## Instructions for the task
Copy the data below exactly, but not the pictures it contains.

## Source data
--*--

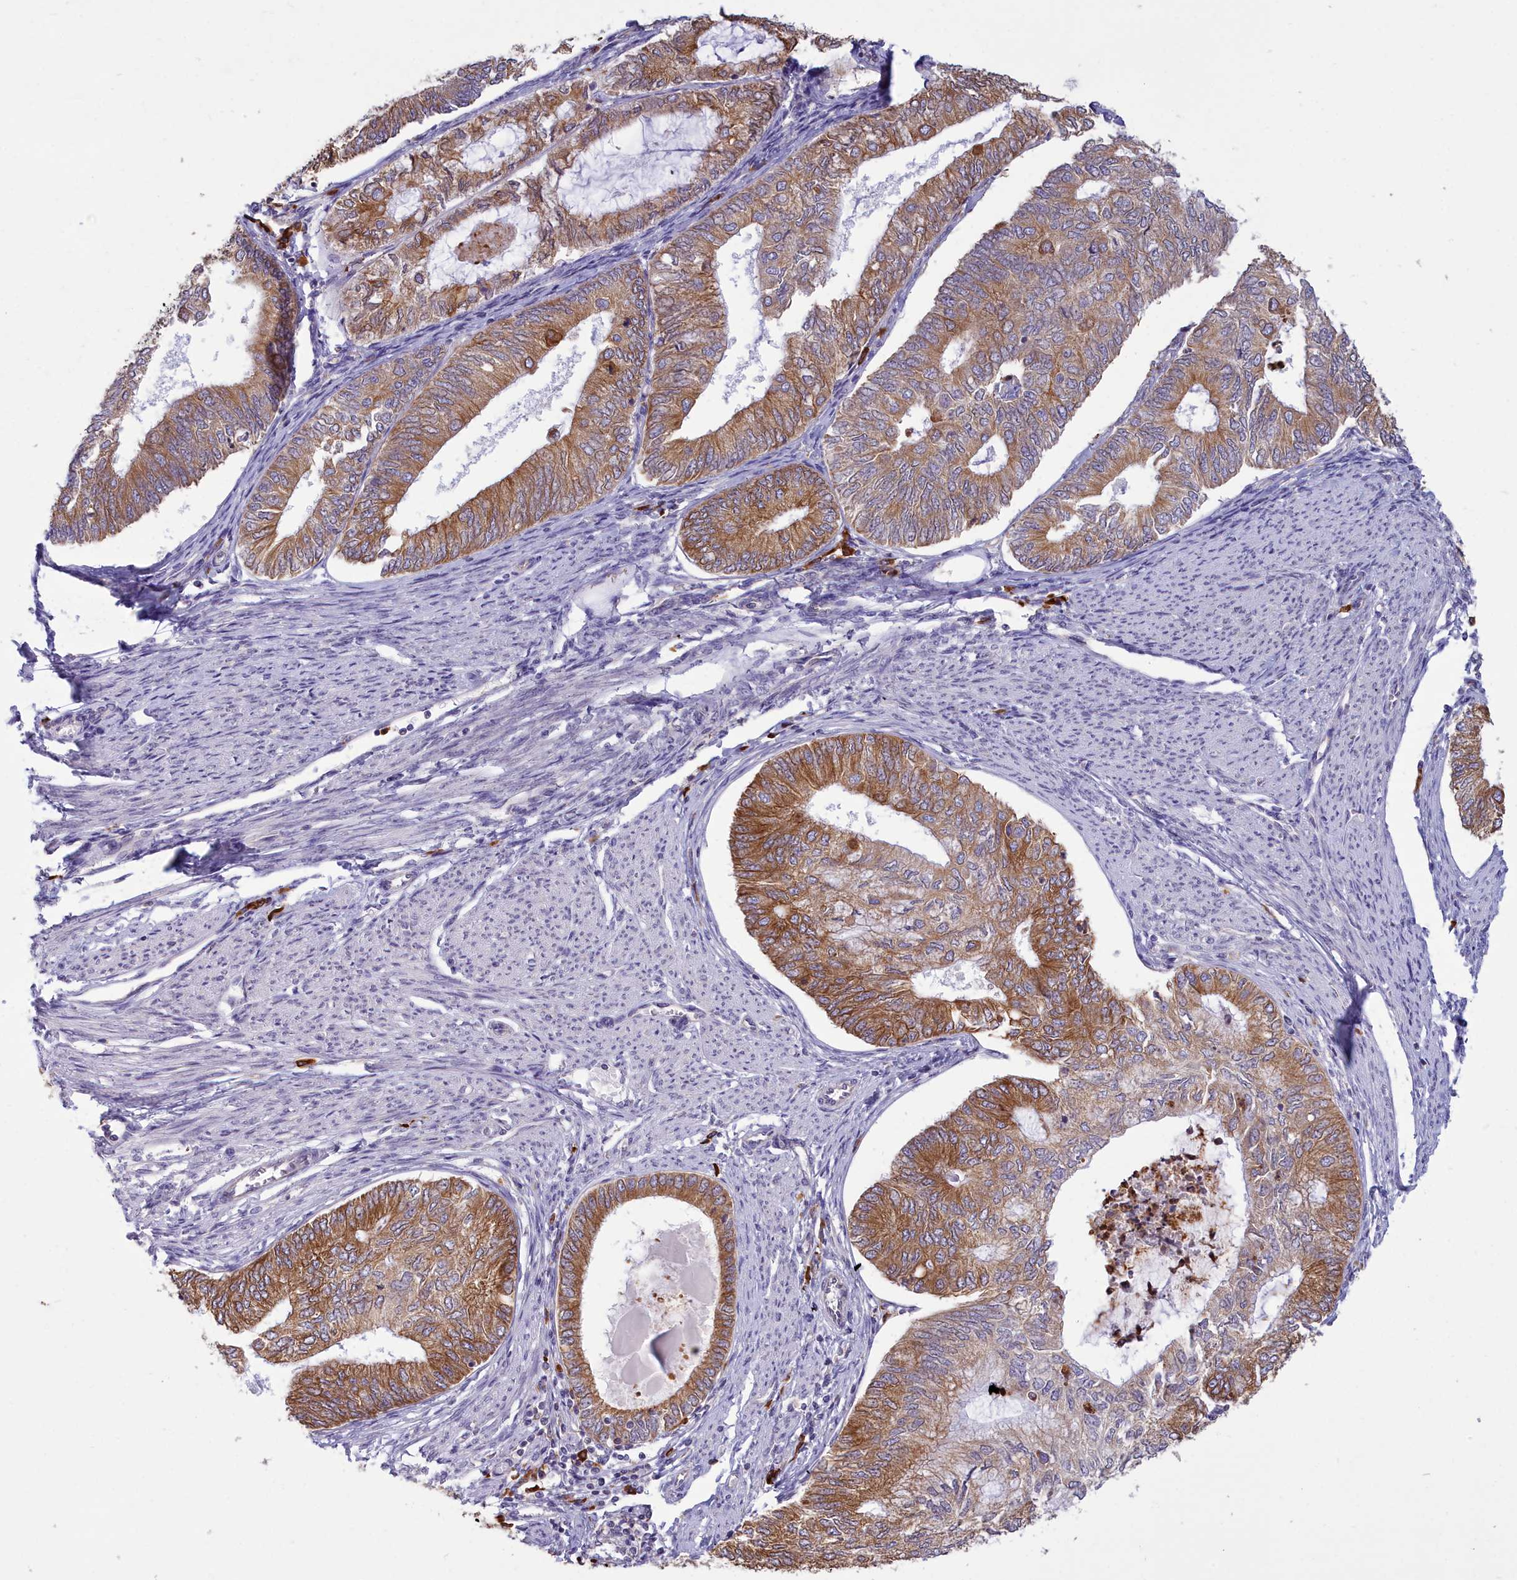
{"staining": {"intensity": "moderate", "quantity": ">75%", "location": "cytoplasmic/membranous"}, "tissue": "endometrial cancer", "cell_type": "Tumor cells", "image_type": "cancer", "snomed": [{"axis": "morphology", "description": "Adenocarcinoma, NOS"}, {"axis": "topography", "description": "Endometrium"}], "caption": "This histopathology image reveals immunohistochemistry staining of endometrial cancer, with medium moderate cytoplasmic/membranous staining in about >75% of tumor cells.", "gene": "HM13", "patient": {"sex": "female", "age": 68}}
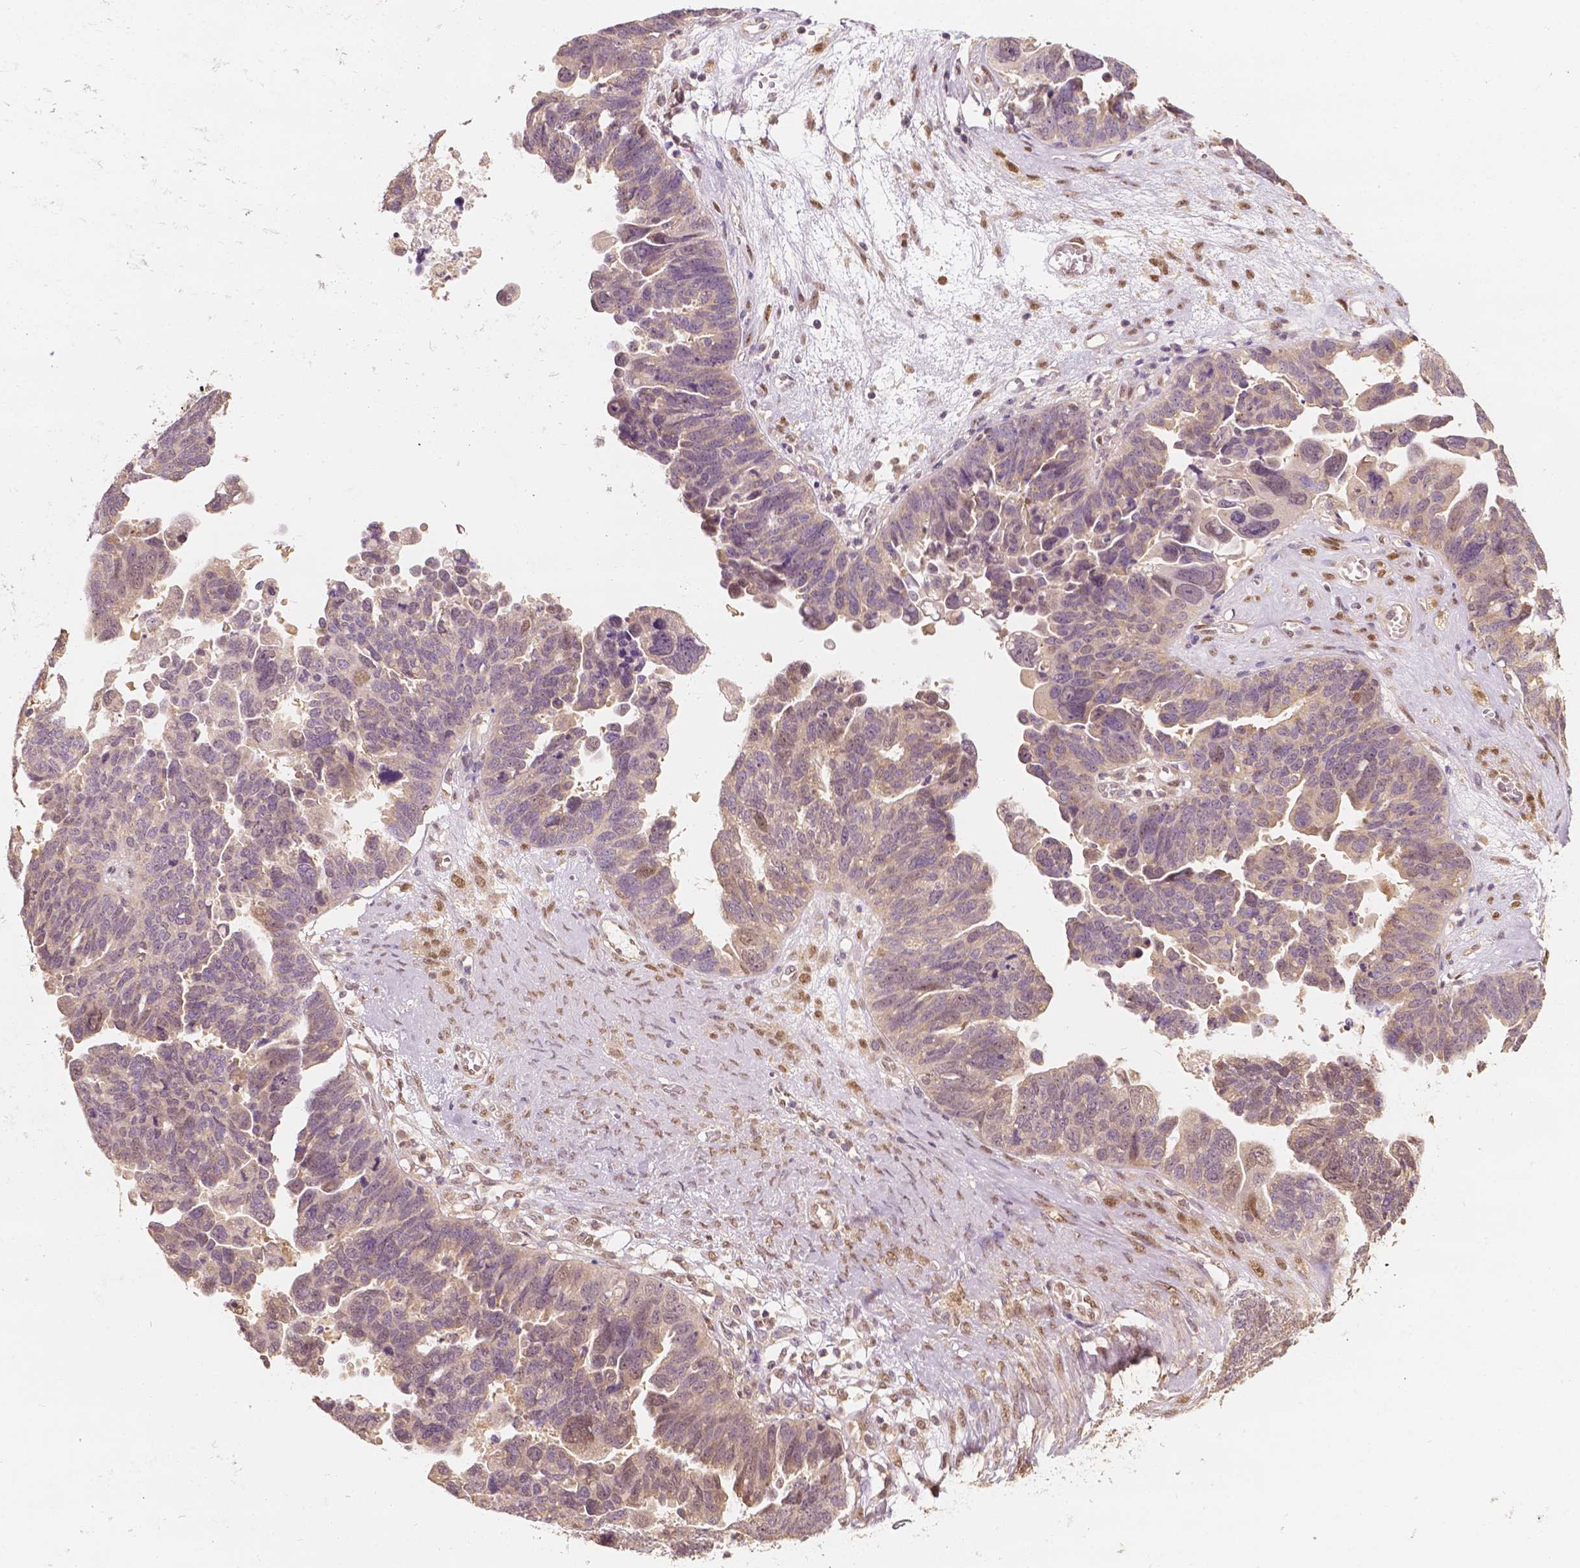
{"staining": {"intensity": "weak", "quantity": "<25%", "location": "nuclear"}, "tissue": "ovarian cancer", "cell_type": "Tumor cells", "image_type": "cancer", "snomed": [{"axis": "morphology", "description": "Cystadenocarcinoma, serous, NOS"}, {"axis": "topography", "description": "Ovary"}], "caption": "Protein analysis of serous cystadenocarcinoma (ovarian) shows no significant positivity in tumor cells.", "gene": "TBC1D17", "patient": {"sex": "female", "age": 60}}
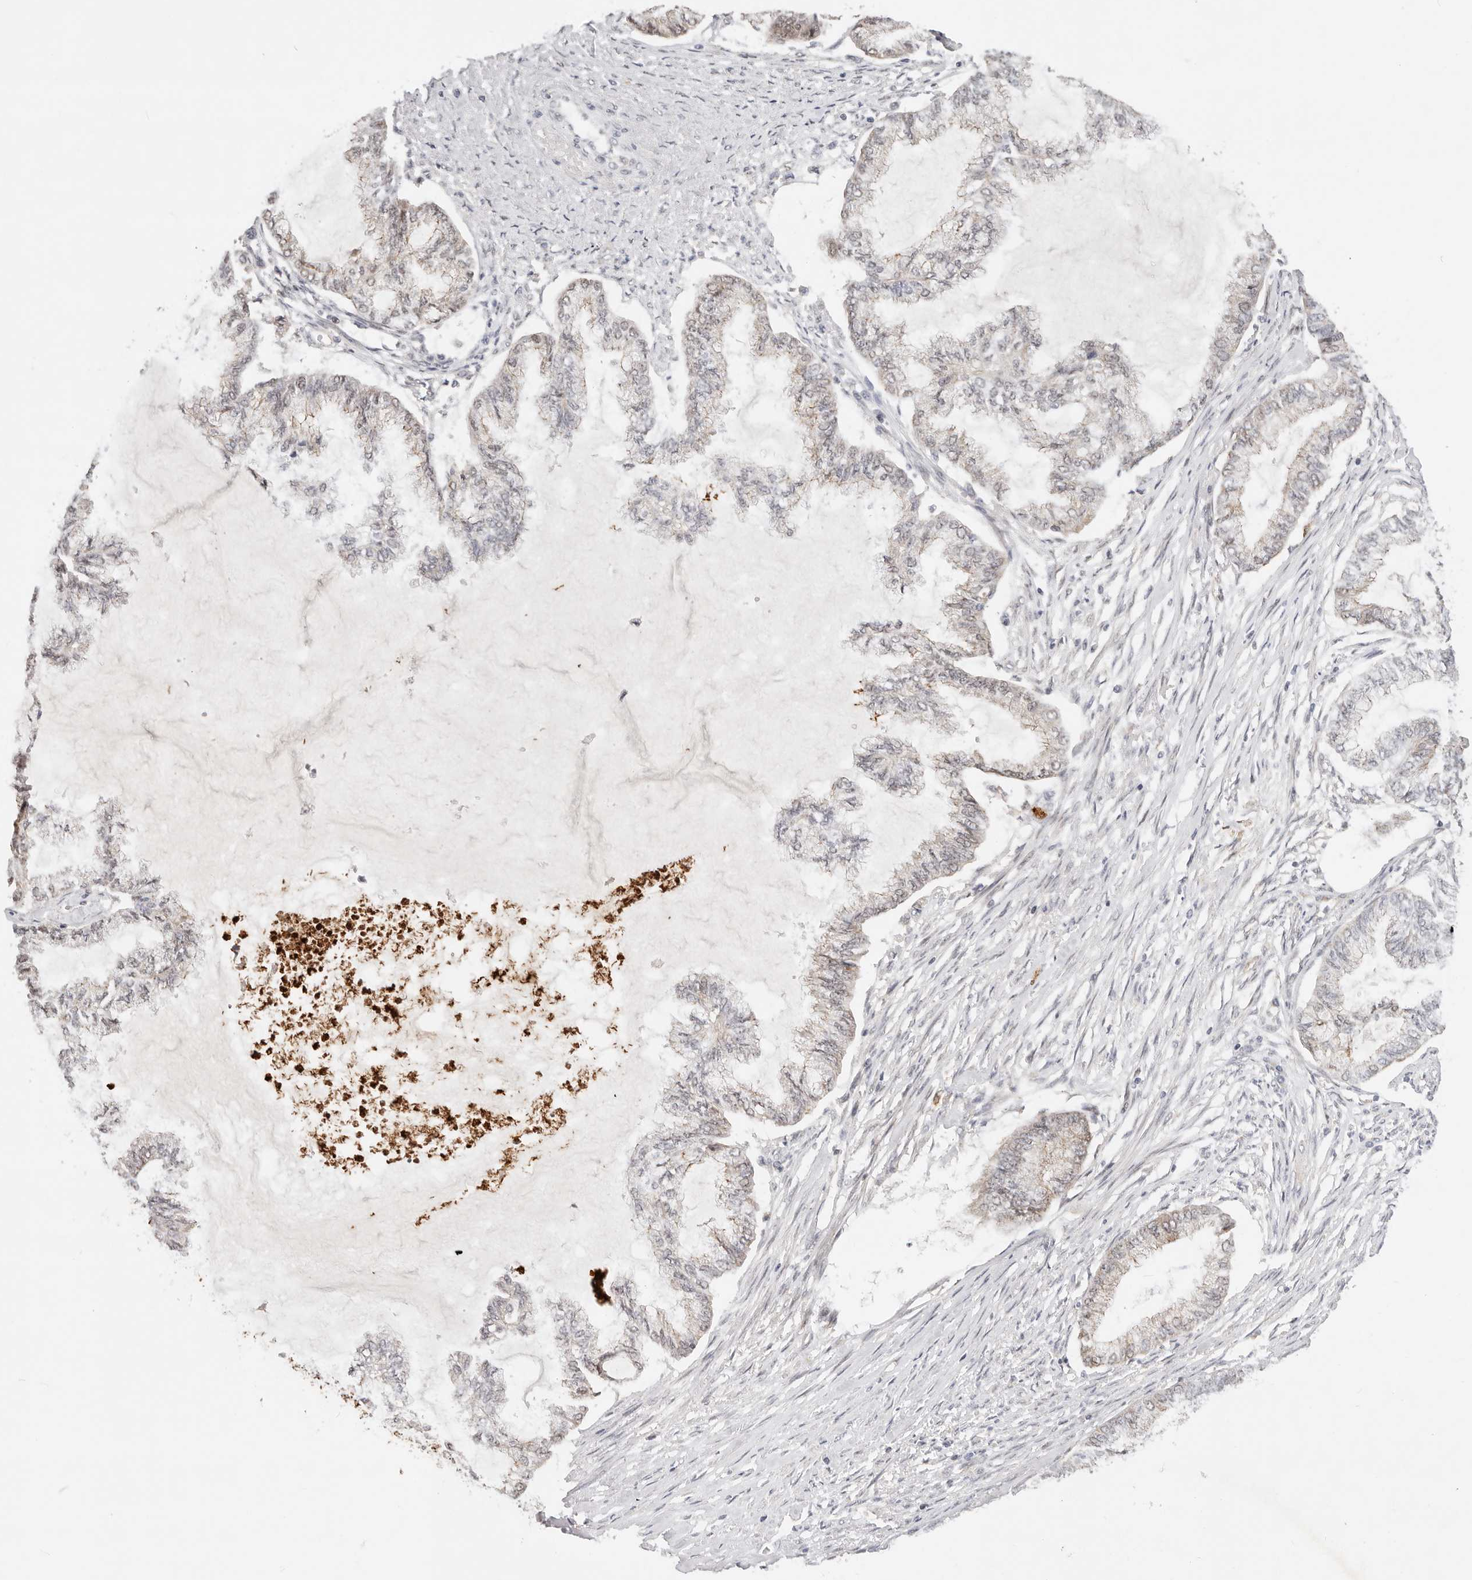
{"staining": {"intensity": "weak", "quantity": "<25%", "location": "cytoplasmic/membranous"}, "tissue": "endometrial cancer", "cell_type": "Tumor cells", "image_type": "cancer", "snomed": [{"axis": "morphology", "description": "Adenocarcinoma, NOS"}, {"axis": "topography", "description": "Endometrium"}], "caption": "Immunohistochemical staining of human endometrial cancer exhibits no significant positivity in tumor cells.", "gene": "AFDN", "patient": {"sex": "female", "age": 86}}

--*--

## Result
{"staining": {"intensity": "moderate", "quantity": ">75%", "location": "cytoplasmic/membranous"}, "tissue": "endometrial cancer", "cell_type": "Tumor cells", "image_type": "cancer", "snomed": [{"axis": "morphology", "description": "Adenocarcinoma, NOS"}, {"axis": "topography", "description": "Endometrium"}], "caption": "This histopathology image reveals immunohistochemistry staining of endometrial cancer, with medium moderate cytoplasmic/membranous staining in about >75% of tumor cells.", "gene": "HM13", "patient": {"sex": "female", "age": 68}}
{"staining": {"intensity": "weak", "quantity": "<25%", "location": "nuclear"}, "tissue": "ovarian cancer", "cell_type": "Tumor cells", "image_type": "cancer", "snomed": [{"axis": "morphology", "description": "Cystadenocarcinoma, serous, NOS"}, {"axis": "topography", "description": "Ovary"}], "caption": "Protein analysis of serous cystadenocarcinoma (ovarian) shows no significant positivity in tumor cells.", "gene": "TBC1D17", "patient": {"sex": "female", "age": 60}}
{"staining": {"intensity": "weak", "quantity": "<25%", "location": "cytoplasmic/membranous"}, "tissue": "endometrial cancer", "cell_type": "Tumor cells", "image_type": "cancer", "snomed": [{"axis": "morphology", "description": "Adenocarcinoma, NOS"}, {"axis": "topography", "description": "Endometrium"}], "caption": "Immunohistochemical staining of human endometrial cancer exhibits no significant positivity in tumor cells.", "gene": "AFDN", "patient": {"sex": "female", "age": 86}}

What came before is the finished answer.